Task objective: Examine the material below. Gather every line in which the string "lines" appears.

Recorded information:
++++++++++++++++++++

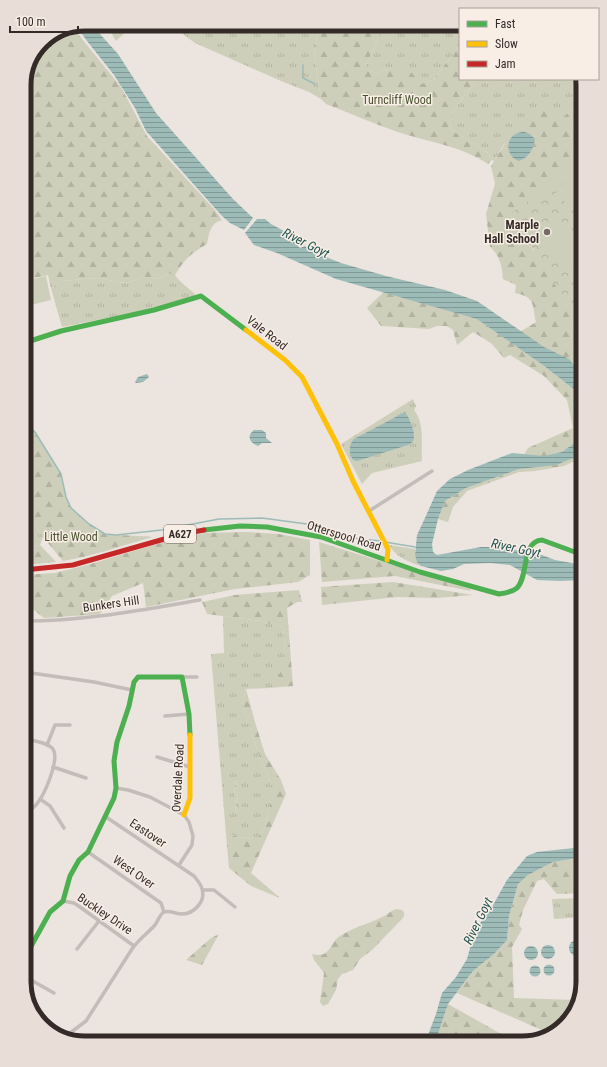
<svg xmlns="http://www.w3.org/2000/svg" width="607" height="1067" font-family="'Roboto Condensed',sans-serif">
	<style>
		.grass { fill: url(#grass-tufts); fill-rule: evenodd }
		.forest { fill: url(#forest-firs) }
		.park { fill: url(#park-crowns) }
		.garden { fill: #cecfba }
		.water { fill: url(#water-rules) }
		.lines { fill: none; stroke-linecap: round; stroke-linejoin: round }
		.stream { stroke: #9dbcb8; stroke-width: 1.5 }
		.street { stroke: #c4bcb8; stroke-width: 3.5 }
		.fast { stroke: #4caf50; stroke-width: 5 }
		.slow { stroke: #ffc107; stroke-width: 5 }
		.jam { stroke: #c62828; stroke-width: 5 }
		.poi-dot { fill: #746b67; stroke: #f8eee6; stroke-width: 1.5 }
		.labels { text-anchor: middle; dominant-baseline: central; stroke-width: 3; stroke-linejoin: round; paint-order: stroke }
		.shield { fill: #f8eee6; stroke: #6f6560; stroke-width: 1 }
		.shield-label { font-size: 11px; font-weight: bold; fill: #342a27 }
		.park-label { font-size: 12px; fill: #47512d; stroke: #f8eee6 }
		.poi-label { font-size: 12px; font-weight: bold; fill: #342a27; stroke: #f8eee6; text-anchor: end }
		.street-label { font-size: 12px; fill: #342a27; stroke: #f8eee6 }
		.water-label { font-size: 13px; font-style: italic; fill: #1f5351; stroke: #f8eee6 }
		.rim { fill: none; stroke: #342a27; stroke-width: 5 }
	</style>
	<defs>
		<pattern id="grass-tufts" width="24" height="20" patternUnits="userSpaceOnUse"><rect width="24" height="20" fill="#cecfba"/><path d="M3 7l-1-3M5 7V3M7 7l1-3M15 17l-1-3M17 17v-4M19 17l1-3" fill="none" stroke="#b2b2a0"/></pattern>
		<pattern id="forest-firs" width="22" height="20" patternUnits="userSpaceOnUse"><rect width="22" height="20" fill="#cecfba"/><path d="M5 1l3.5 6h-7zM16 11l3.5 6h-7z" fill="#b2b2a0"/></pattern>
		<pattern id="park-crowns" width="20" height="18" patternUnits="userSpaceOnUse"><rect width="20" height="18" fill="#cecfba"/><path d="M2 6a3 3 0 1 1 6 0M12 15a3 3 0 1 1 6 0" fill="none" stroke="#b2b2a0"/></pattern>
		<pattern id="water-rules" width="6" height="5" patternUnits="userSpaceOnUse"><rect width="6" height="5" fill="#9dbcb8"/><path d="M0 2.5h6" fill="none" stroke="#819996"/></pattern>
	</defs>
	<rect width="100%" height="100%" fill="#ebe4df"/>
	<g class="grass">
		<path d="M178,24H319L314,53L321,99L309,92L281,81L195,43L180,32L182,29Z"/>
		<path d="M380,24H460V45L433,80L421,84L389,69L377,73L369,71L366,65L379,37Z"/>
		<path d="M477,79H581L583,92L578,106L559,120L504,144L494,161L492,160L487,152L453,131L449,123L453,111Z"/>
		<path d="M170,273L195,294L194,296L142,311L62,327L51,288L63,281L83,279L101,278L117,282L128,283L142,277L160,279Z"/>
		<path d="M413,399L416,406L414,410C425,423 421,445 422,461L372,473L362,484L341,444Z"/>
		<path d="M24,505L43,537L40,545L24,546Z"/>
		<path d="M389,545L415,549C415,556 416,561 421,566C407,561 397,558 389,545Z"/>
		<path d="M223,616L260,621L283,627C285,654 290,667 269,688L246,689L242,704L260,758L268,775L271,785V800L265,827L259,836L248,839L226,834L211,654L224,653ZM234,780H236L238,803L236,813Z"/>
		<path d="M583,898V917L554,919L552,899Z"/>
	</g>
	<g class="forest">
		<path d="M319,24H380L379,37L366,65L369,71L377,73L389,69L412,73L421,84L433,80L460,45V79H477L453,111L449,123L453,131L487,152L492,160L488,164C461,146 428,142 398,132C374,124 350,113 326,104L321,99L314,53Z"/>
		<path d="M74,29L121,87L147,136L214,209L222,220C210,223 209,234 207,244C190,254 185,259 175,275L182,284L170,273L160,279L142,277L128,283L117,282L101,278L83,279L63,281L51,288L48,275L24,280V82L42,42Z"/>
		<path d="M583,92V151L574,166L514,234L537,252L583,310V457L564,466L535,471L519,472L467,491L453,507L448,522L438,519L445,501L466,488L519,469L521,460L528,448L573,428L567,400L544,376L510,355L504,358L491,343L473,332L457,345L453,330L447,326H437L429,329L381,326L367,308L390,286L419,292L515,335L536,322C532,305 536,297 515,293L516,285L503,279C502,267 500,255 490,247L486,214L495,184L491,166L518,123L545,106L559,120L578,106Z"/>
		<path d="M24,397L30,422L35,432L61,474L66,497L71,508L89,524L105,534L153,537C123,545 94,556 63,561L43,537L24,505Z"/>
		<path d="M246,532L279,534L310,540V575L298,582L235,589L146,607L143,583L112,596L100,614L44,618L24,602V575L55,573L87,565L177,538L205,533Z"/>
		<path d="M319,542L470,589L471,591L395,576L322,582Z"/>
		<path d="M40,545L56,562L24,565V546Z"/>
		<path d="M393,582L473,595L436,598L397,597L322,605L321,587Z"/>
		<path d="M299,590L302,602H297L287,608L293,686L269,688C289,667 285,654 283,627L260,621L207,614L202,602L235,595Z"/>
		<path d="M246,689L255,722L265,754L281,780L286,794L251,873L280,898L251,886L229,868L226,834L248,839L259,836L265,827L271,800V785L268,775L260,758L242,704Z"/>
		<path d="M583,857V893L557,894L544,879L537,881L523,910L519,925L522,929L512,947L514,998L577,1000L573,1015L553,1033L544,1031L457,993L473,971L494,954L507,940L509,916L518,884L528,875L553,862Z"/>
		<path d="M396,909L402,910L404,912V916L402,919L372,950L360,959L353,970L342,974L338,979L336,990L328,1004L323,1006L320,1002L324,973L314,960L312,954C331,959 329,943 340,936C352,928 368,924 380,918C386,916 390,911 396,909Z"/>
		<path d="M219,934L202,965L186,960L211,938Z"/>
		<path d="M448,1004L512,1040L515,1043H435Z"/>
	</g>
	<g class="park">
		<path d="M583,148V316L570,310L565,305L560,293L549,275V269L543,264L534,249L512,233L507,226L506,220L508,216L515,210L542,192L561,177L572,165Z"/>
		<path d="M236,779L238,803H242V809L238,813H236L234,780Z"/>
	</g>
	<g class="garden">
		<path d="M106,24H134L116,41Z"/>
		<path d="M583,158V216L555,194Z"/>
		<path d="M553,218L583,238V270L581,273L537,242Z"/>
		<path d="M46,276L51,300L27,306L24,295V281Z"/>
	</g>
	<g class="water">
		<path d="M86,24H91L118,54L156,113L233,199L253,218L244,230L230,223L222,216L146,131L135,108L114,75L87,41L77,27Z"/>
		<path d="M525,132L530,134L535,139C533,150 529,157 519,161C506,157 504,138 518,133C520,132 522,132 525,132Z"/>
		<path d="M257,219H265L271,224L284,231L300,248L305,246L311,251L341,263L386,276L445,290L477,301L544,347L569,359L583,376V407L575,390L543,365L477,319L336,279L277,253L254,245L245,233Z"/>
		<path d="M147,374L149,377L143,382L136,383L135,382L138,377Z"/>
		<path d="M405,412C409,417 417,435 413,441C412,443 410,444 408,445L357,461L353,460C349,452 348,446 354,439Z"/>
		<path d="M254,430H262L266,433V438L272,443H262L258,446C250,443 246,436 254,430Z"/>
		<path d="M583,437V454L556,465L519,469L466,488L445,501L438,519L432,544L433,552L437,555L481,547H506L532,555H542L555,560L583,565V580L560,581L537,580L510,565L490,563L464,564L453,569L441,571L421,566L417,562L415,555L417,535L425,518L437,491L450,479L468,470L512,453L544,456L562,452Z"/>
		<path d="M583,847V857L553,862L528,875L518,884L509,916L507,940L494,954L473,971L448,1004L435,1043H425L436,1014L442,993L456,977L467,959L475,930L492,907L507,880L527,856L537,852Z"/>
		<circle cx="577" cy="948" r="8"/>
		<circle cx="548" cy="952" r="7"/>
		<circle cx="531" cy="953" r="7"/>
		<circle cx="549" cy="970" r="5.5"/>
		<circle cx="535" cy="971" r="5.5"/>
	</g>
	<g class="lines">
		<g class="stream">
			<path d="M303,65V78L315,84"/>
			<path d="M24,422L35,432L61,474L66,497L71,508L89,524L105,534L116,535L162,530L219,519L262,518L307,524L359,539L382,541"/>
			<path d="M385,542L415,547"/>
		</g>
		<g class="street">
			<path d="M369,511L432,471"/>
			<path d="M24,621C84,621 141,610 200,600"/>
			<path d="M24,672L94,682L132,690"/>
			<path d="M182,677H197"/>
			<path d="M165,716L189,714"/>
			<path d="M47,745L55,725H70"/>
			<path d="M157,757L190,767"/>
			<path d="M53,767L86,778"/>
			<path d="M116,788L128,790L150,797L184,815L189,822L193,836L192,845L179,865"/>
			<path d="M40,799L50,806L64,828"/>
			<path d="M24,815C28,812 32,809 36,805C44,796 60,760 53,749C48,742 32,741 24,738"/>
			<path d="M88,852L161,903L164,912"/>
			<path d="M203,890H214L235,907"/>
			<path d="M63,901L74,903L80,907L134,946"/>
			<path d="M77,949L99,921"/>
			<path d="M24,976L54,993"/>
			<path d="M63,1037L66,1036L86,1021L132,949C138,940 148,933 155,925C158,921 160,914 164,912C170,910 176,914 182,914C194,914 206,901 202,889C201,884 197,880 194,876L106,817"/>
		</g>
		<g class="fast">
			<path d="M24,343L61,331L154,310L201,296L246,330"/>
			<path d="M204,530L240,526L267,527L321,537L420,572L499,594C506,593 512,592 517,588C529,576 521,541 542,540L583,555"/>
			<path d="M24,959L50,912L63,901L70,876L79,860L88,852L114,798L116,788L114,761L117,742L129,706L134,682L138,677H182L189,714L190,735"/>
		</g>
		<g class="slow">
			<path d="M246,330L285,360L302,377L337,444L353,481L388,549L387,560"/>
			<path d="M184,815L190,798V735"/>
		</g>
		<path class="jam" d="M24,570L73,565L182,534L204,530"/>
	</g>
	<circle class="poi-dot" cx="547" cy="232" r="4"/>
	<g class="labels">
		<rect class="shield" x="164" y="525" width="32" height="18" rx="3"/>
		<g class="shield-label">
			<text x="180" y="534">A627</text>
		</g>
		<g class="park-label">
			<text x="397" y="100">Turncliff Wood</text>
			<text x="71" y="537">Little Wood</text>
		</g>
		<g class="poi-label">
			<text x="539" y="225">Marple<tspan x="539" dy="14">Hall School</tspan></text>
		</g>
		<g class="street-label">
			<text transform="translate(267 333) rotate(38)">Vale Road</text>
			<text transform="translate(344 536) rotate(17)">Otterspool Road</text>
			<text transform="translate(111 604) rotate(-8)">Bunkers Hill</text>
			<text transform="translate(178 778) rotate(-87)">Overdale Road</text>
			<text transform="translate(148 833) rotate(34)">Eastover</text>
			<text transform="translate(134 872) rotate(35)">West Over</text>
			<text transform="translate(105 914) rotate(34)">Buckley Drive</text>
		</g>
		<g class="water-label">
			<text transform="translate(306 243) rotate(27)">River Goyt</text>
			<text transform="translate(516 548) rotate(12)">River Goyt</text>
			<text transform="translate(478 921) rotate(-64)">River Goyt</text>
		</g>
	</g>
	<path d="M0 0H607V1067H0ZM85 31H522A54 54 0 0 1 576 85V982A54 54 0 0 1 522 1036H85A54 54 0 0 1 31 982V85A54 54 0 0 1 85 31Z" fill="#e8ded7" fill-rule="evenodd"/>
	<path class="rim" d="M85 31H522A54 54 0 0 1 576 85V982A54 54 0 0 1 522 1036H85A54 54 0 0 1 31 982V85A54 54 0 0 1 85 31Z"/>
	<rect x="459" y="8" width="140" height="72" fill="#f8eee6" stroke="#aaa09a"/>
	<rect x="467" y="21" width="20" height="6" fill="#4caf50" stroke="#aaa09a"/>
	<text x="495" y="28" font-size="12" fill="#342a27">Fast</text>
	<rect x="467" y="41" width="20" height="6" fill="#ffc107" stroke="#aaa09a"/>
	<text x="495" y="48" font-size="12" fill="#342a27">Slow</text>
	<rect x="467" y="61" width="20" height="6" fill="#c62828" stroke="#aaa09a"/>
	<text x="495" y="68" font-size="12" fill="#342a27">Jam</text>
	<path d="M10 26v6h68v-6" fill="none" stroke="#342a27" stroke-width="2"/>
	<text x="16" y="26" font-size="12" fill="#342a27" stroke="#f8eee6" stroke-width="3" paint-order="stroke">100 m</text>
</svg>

++++++++++++++++++++

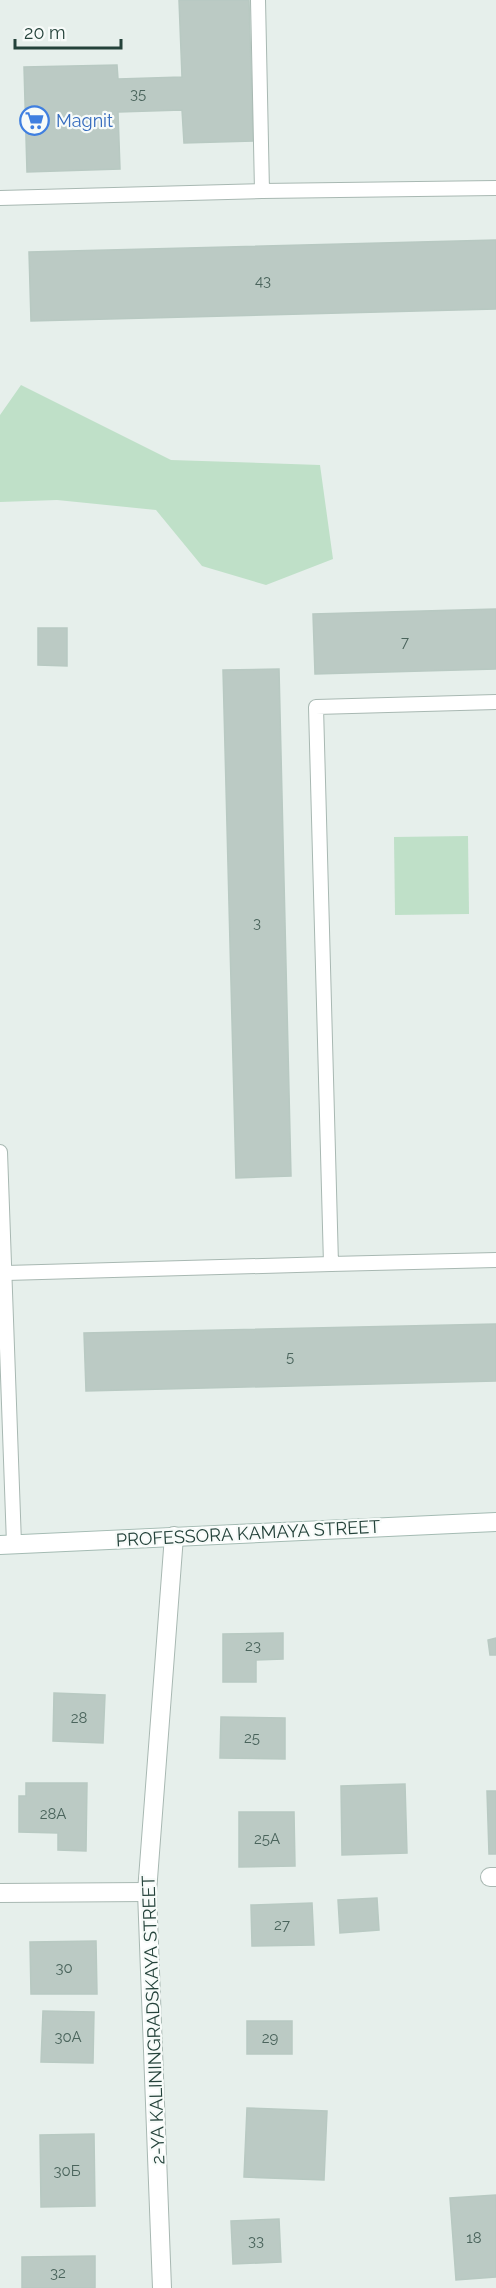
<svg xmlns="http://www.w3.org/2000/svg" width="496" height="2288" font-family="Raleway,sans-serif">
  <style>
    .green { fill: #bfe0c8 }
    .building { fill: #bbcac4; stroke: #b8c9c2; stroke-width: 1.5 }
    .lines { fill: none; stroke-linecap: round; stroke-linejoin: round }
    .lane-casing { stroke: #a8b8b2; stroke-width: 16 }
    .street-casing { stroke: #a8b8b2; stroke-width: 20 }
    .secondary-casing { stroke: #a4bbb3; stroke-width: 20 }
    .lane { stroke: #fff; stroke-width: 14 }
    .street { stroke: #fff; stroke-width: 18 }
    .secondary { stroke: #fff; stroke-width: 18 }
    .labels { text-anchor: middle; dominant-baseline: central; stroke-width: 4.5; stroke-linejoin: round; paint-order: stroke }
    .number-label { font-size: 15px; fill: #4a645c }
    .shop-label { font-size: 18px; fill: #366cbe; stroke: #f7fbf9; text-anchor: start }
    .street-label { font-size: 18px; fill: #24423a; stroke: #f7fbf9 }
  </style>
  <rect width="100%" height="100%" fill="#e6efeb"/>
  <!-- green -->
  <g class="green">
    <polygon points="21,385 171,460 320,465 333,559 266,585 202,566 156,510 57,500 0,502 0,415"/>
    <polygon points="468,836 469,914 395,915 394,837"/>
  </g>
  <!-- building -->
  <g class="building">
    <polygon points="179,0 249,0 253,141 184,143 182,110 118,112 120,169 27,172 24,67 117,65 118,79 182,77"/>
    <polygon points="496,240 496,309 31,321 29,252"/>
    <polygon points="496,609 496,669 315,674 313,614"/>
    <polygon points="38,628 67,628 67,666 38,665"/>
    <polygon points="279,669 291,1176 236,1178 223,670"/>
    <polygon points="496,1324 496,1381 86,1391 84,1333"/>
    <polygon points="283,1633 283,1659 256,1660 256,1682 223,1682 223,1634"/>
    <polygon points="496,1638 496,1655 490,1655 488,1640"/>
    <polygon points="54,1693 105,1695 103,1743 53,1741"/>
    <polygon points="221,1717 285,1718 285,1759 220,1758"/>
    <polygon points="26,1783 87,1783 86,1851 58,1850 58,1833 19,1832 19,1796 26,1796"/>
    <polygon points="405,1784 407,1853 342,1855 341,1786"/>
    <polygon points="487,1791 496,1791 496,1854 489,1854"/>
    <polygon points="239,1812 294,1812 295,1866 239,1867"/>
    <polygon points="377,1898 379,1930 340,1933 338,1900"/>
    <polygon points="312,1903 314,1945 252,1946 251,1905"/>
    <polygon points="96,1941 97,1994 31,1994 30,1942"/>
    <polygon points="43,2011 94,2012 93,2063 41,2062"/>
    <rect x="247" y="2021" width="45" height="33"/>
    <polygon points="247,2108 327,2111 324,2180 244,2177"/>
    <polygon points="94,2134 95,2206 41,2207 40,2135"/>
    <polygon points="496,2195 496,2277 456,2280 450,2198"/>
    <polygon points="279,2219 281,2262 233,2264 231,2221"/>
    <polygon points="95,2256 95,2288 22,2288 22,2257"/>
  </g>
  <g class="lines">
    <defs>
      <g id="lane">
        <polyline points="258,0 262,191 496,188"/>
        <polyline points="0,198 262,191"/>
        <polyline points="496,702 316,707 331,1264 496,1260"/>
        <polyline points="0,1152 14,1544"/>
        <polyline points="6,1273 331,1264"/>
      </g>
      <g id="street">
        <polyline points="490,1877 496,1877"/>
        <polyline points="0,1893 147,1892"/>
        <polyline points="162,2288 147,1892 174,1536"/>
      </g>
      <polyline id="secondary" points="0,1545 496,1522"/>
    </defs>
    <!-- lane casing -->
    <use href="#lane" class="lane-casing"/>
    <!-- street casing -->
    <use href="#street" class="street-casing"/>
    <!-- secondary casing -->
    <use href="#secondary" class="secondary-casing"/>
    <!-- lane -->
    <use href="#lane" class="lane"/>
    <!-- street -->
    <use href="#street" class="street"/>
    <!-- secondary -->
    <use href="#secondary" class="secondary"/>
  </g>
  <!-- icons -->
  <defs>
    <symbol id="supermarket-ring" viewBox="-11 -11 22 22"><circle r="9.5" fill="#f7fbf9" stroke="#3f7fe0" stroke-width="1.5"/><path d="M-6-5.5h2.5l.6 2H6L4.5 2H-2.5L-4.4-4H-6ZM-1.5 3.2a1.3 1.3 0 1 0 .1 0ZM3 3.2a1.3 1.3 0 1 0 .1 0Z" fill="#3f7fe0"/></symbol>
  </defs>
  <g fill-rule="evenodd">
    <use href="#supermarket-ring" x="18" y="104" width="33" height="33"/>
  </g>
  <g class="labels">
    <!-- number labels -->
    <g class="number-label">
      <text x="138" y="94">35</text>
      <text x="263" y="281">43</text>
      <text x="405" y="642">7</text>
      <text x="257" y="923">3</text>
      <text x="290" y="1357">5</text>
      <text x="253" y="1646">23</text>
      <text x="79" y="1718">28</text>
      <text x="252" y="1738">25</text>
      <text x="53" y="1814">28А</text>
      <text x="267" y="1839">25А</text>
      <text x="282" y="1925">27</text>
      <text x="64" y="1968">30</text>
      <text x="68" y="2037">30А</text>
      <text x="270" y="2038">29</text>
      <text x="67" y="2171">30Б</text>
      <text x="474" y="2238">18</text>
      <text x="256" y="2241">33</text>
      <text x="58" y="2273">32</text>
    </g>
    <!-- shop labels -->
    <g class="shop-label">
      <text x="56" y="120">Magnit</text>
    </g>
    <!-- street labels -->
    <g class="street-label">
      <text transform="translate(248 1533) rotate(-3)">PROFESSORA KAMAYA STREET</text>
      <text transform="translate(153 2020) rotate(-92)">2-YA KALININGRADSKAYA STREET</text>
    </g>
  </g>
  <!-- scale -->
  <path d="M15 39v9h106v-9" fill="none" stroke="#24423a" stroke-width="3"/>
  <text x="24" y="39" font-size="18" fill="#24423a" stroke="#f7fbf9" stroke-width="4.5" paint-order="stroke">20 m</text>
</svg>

++++++++++++++++++++

Answer to this problem:
		.lines { fill: none; stroke-linecap: round; stroke-linejoin: round }
	<g class="lines">
    .lines { fill: none; stroke-linecap: round; stroke-linejoin: round }
  <g class="lines">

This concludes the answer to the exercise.